Nitro operates with three open-air steel and fiberglass trains with individual lap bar restraints. Each train has nine cars with riders arranged four across in a single row for a total of 36 riders per train.

===Track===
The steel track is 5394 ft in length and the height of the lift is approximately 230 ft. It was manufactured by Clermont Steel Fabricators located in Batavia, Ohio.

==Rankings==

NAPHA Survey: Favorite Steel Roller Coaster
| Year | 2005 | 2006 |
| Ranking | 4 | 5 |

Golden Ticket Awards: Top steel Roller Coasters
| Year |  |  |  |  |  |  |  |  | 1998 | 1999 |
| Ranking |  |  |  |  |  |  |  |  | – | – |
| Year | 2000 | 2001 | 2002 | 2003 | 2004 | 2005 | 2006 | 2007 | 2008 | 2009 |
| Ranking | – | 14 | 4 | 6 | 6 | 5 | 4 | 3 | 3 | 3 |
| Year | 2010 | 2011 | 2012 | 2013 | 2014 | 2015 | 2016 | 2017 | 2018 | 2019 |
| Ranking | 3 | 3 | 3 | 4 | 5 | 5 | 5 | 7 | 11 | 10 |
| Year | 2020 | 2021 | 2022 | 2023 | 2024 | 2025 | 2026 |
| Ranking | N/A | 14 | 21 | 20 | 35 (tie) | 33 | 31 |

==Incidents==

In the summer of 2014, on a Friday afternoon, Nitro passengers found themselves stuck part way up the first 230-foot high hill of the ride. Six Flags park officials say a power outage to the ride was to blame. No one was injured as a result of the stoppage.  Ride operators climbed up, helped the passengers out of their seats, and down the stairs, NBC News reported.

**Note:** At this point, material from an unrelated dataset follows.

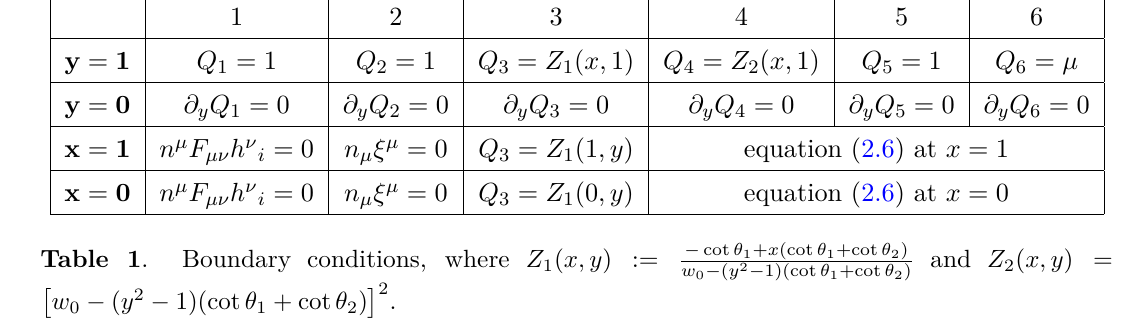
Table 1 . Boundary conditions, where Z 1 ( x, y )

On Sunday, July 11, 2021, Nitro was temporarily suspended after a complaint was made that a restraining lap bar had unfastened on one of the trains. Following this guest concern, the ride was closed for a few hours. After the three coaster trains were thoroughly inspected by Six Flags' maintenance team and the ride was found to be operating without any safety concerns regarding the lap bar situation, Nitro was reopened with the other two trains.